The Republican’s outlook was unexpected, and interesting. What they noted was the rise of a kind of activism that would shape our country throughout the Twentieth Century. We were changing from a nation founded on libertarian self-reliance, into a modern republic with strong centralized authority being wielded in the name of goodness.
Even then, controversy afflicted the political proceedings. The report continued with details from Capitol Hill:
“Senator Morris Sheppard of Texas, author of the amendment, holds that national prohibition will go into effect January 16, 1920, certification and announcement of ratification being merely a matter of form. It is needless to say that the wets do not accept this view and that effort to delay the formal proceedings will be made, preliminary to contesting the legality of ratification.”
Ohio figured prominently in the movement. Both the Women’s Christian Temperance Union and The Anti-Saloon League began their odyssey on our soil. So the Republican had great cause to print an extensive background view for its readers:
“When the movement which has now brought about prohibition began in the United States it was called the ‘temperance movement’ and the phrase ‘temperance question’ embraced all the problems in connection with the use and abuse of alcoholic drink. Temperance, of course, primarily means moderation, while prohibition, as used in this connection, means a form of sumptuary legislation abolishing the manufacture and sale of alcoholic liquors. In the early days, ‘temperance’ was loosely used; sometimes it meant moderation and sometimes total abstinence. Many of the first crusades were against ‘spirits’ – distilled liquors as distinguished from wines and beer.

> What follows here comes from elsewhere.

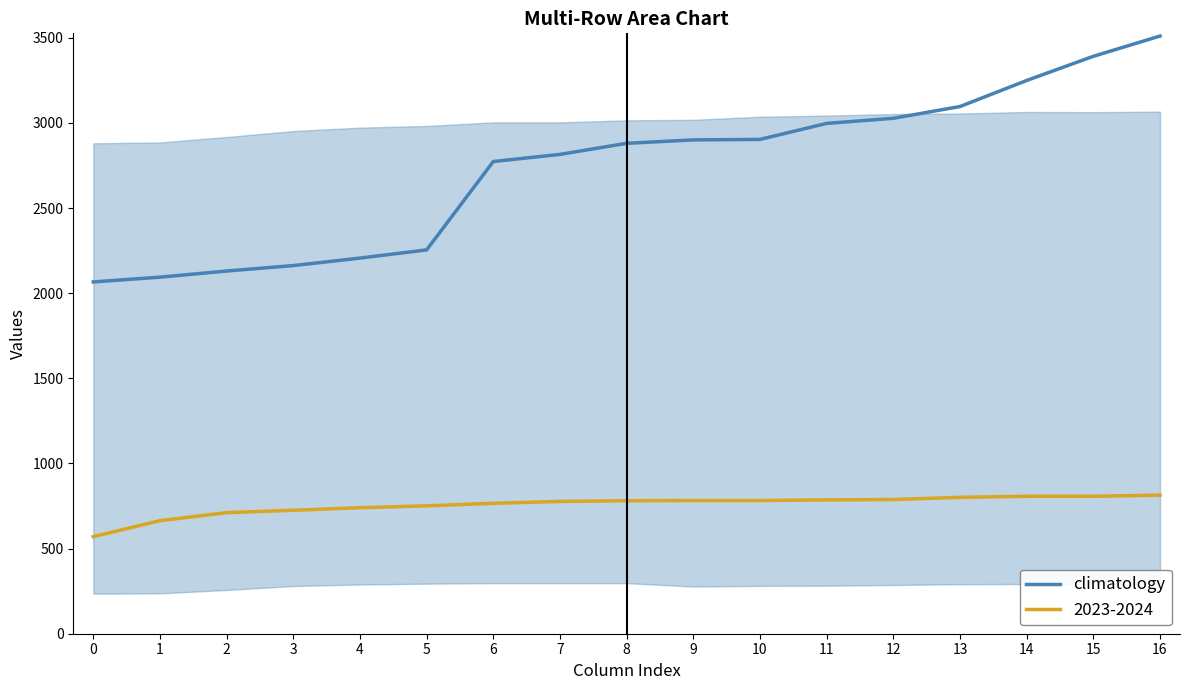

Rank the series by their average value, from lowest to highest.

2023-2024, climatology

Early temperance pledges were often framed to draw this distinction. However, the word temperance as used in the titles and constitutions of reform organizations soon came to mean total abstinence.
This temperance movement, which shows signs of bringing about prohibition in many parts of the world, began in the United States. The temperance pledge was in existence before 1800. Possibly the first temperance society was organized by the farmers of Litchfield county, Connecticut, in 1779. In 1808 a society was formed in Saratoga county, New York; the 43 members were pledged not to drink rum, gin, wkisky, wine or distilled spirits except by a physician’s advice, in illness or at public dinners, under penalty of 25 cents.

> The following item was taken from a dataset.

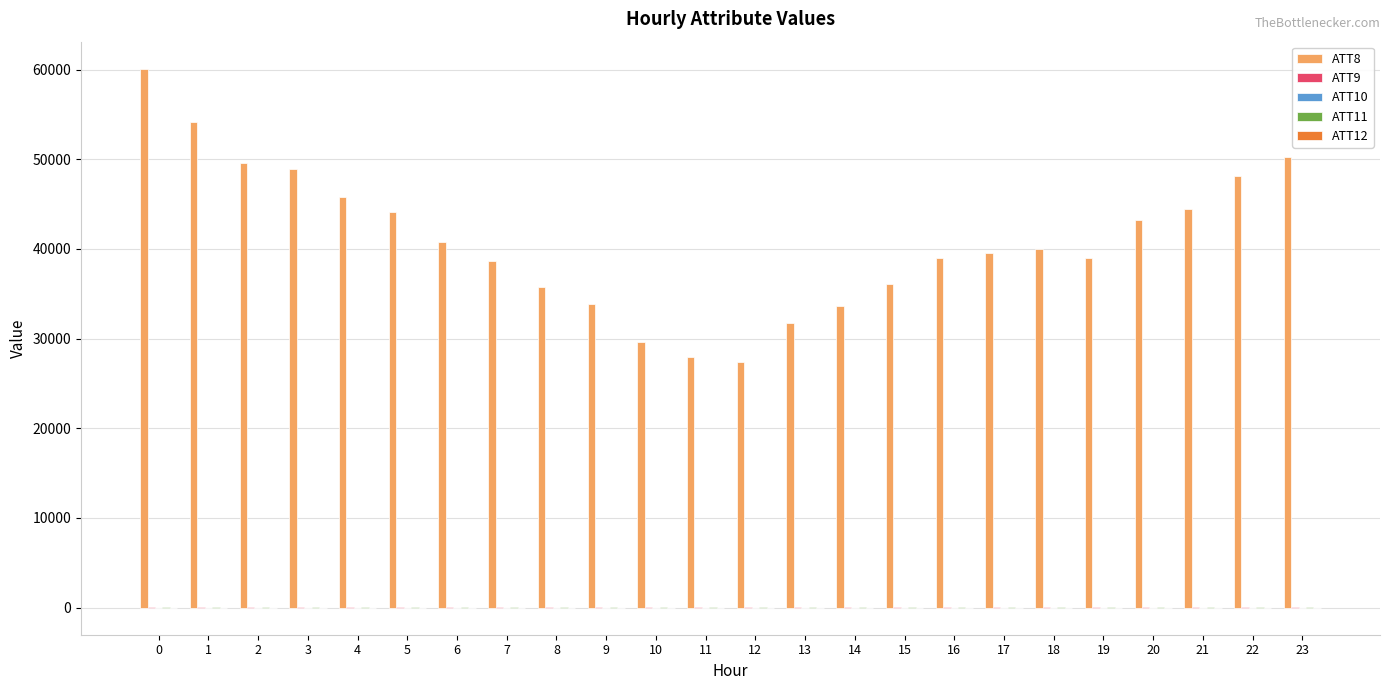

The value of ATT8 at 5 is 69207.7. True or false?

False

The Massachusetts Society for the Suppression of Intemperance was organized in 1813. The American Temperance society was founded in 1829. Thereafter organizations of various kinds came thick and fast, many of them securing large memberships. Among them were the Sons of Temperance of New York (1842), Order of Reachabites (1835), Society of the Washingtonians (1840) and Good Templars (1851).
In 1873 began the Women’s Temperance crusade in Ohio. Women held prayer meetings in saloons in this campaign against alcohol. This movement grew so strong that in 1874 in Cleveland the National Woman’s Christian Temperance union was formed.”

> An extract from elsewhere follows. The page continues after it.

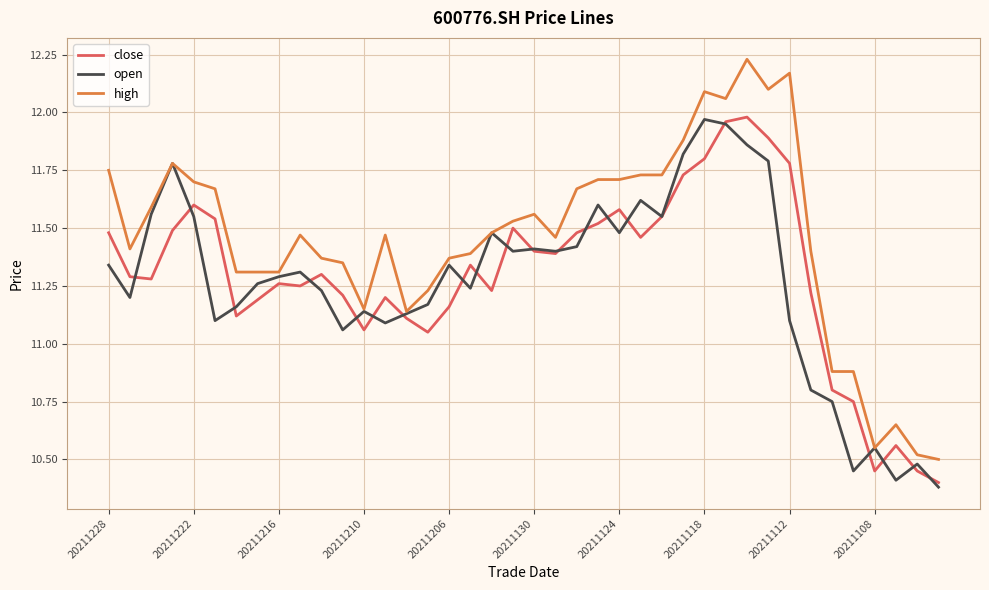

Which series has the largest range (max minus min)?

high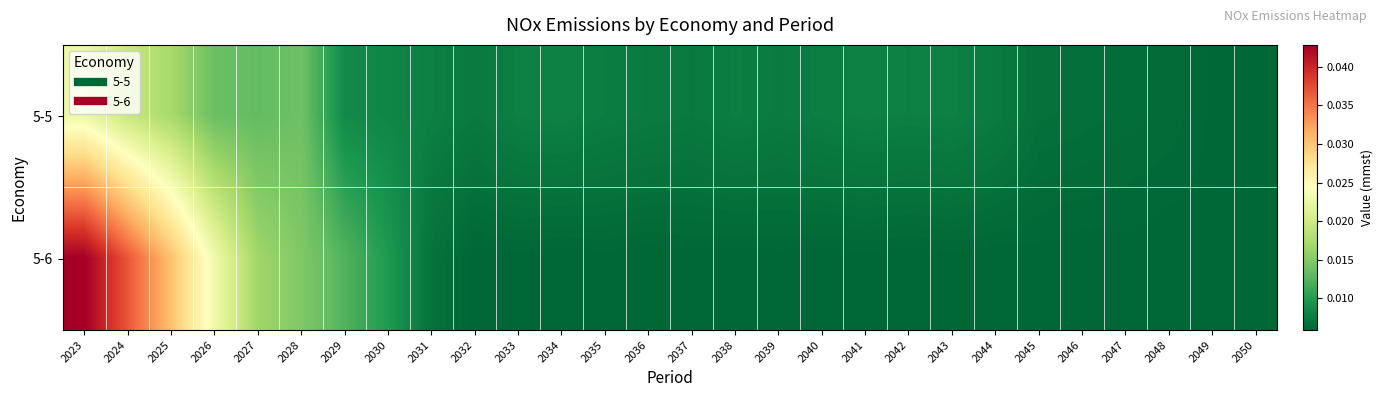

Which series has the widest spread of values?

5-6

While it was an exercise that failed ultimately, the temperance movement demonstrated how political action could affect public policy with sheer determination. It also indicated that there were limits to the ability of our federal government to shape citizen conduct. Given enough time, American liberty surpasses all else with dependable regularity.
My episode of time travel had been rewarding. I was grateful to the yonder journalists who composed my issue of the Geauga Republican. Only one question remained – what local item would appear next in the commercial cyberworld of eBay?